Enter the Lightning Network
While Ethereum is gunning for many of the services offered by Wall Street and basically any service that relies on a trusted third party in the middle to execute a contract, Bitcoin is gearing up to take on legacy payment systems. The upcoming launch of the the Lightning Network (LN) has just been announced. It will be the first ever Layer 2 solution that is built on top of the current Bitcoin Blockchain. The basic principle of the LN is that not every single transaction needs to be broadcast to the whole network, especially small ones.

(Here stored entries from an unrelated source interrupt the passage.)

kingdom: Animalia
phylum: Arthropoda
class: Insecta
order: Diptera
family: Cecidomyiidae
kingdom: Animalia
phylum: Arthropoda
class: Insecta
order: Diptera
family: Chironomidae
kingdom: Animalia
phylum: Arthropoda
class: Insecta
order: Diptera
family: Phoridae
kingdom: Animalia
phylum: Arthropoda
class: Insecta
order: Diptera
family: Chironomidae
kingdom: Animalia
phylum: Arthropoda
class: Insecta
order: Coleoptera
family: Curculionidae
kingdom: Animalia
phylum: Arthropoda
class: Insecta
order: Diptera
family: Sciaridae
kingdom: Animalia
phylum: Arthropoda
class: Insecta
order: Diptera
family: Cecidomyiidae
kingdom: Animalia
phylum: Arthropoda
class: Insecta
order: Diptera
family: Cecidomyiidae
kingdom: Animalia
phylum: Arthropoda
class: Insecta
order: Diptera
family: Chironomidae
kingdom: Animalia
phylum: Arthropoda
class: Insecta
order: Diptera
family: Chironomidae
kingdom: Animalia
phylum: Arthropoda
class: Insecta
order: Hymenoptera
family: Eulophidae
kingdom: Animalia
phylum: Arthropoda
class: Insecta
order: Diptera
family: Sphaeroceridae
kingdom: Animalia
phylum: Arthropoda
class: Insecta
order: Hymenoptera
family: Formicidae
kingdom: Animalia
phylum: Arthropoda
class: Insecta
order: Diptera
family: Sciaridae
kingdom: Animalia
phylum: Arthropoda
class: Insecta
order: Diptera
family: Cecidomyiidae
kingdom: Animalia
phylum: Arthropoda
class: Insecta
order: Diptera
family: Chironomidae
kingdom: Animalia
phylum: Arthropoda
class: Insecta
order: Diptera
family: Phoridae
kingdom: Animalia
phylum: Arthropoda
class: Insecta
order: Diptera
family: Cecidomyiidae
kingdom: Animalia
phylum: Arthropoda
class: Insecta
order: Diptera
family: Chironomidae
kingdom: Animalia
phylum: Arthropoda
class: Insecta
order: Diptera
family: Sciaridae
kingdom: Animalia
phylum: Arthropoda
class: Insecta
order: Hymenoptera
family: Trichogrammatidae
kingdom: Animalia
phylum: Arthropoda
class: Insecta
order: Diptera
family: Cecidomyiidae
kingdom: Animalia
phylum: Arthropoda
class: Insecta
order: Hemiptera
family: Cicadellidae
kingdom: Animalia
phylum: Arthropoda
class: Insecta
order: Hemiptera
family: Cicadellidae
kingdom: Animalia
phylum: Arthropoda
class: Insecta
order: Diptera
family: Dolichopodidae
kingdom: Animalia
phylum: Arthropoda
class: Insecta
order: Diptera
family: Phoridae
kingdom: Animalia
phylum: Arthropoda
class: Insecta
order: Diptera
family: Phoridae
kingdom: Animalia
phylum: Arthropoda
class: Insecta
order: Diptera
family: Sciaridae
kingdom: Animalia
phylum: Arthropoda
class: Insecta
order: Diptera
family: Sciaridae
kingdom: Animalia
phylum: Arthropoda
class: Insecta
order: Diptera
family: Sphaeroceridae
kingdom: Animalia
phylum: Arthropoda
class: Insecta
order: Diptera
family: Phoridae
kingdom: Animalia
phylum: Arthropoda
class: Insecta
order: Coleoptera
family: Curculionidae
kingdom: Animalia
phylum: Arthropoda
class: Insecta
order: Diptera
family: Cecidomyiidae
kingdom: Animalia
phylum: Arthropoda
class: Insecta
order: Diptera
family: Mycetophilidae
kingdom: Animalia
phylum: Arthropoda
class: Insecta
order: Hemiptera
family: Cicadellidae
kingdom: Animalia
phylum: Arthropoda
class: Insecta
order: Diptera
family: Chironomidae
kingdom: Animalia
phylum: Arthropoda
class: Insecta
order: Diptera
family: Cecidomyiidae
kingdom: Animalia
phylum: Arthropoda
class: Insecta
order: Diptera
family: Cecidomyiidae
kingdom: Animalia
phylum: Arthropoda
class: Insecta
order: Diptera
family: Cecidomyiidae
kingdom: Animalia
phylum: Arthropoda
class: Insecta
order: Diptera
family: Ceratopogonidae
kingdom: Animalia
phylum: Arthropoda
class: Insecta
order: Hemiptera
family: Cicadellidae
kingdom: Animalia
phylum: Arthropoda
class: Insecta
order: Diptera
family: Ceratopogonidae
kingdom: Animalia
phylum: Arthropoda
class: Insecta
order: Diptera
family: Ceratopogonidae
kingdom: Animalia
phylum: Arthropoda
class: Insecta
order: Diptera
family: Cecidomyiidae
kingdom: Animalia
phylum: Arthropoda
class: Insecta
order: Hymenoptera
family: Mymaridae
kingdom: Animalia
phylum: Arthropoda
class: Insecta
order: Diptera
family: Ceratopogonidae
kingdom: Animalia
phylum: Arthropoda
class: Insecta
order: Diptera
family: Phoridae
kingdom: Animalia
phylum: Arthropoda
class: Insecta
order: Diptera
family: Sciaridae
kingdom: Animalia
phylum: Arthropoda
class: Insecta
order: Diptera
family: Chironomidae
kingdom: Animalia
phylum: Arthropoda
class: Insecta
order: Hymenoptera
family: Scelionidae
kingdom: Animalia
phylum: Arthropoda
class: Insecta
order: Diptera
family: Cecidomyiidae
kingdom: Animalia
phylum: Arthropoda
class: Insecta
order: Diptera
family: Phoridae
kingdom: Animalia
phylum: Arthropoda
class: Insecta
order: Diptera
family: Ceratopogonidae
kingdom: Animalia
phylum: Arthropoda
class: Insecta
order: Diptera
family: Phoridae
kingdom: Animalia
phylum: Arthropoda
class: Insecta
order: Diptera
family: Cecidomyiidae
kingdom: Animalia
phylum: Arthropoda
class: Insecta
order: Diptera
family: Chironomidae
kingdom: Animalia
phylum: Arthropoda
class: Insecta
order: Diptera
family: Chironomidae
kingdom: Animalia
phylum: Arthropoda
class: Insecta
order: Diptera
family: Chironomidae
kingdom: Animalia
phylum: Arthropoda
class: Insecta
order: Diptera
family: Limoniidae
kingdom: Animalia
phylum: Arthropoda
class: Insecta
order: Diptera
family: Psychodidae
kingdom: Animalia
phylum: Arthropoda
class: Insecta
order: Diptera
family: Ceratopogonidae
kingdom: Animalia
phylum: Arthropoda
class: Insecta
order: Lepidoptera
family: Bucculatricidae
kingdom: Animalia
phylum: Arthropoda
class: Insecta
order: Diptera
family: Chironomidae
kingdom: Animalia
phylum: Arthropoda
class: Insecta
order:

In a way, it is replicating what is already happening with the current banking system. When you use a credit card, you settle dozens of transactions at once when pay your bill. Same thing when you use cash to make several small purchases, all the banking system sees is a withdrawal from an ATM. You would never even think of paying your coffee with a wire transfer, right? So why would you do it with Bitcoin?
Increasing linearly the capacity of the network - by eightfold in the case of Bitcoin Cash - does not solve anything for a network that needs to grow exponentially. It makes no sense to burden the distributed Bitcoin ledger with every single small transaction. It will never be able to record millions of transactions per week and remain light, efficient and decentralized. It only makes sense to record large transactions on the Blockchain, while the majority of small transactions can simply be processed off-chain.
Having a wallet on the LN that you will periodically reload with some Bitcoin will enable you to send payments to LN wallets through bilateral payment channels opened between users. You will send signed transactions to other parties, but these transactions will be kept in MultiSig wallets on the LN and will not be broadcast to the Bitcoin network. At any point in time, any party will have the ability to close a payment channel and settle hundreds or thousands of transactions that happened on the LN with just one transaction on the Bitcoin Blockchain (all transactions are netted out at this point). This is the proper way of scaling up, because with such a solution the capacity of the network increases exponentially, not linearly.
Transactions on the LN will be confirmed instantly and fees should be close to nonexistent. With the rollout of this technology it will become harder and harder to justify charging 5+ percent credit card transaction fees to merchants when the alternative with the leading cryptocurrency will cost them close to nothing to process. There is one major problem that this solution does not solve though, people may not want to spend their Bitcoins but rather hodl them, but this is a topic for another article.
The views and interpretations in this article are those of the author and do not necessarily represent the views of Cointelegraph.com and the World Bank.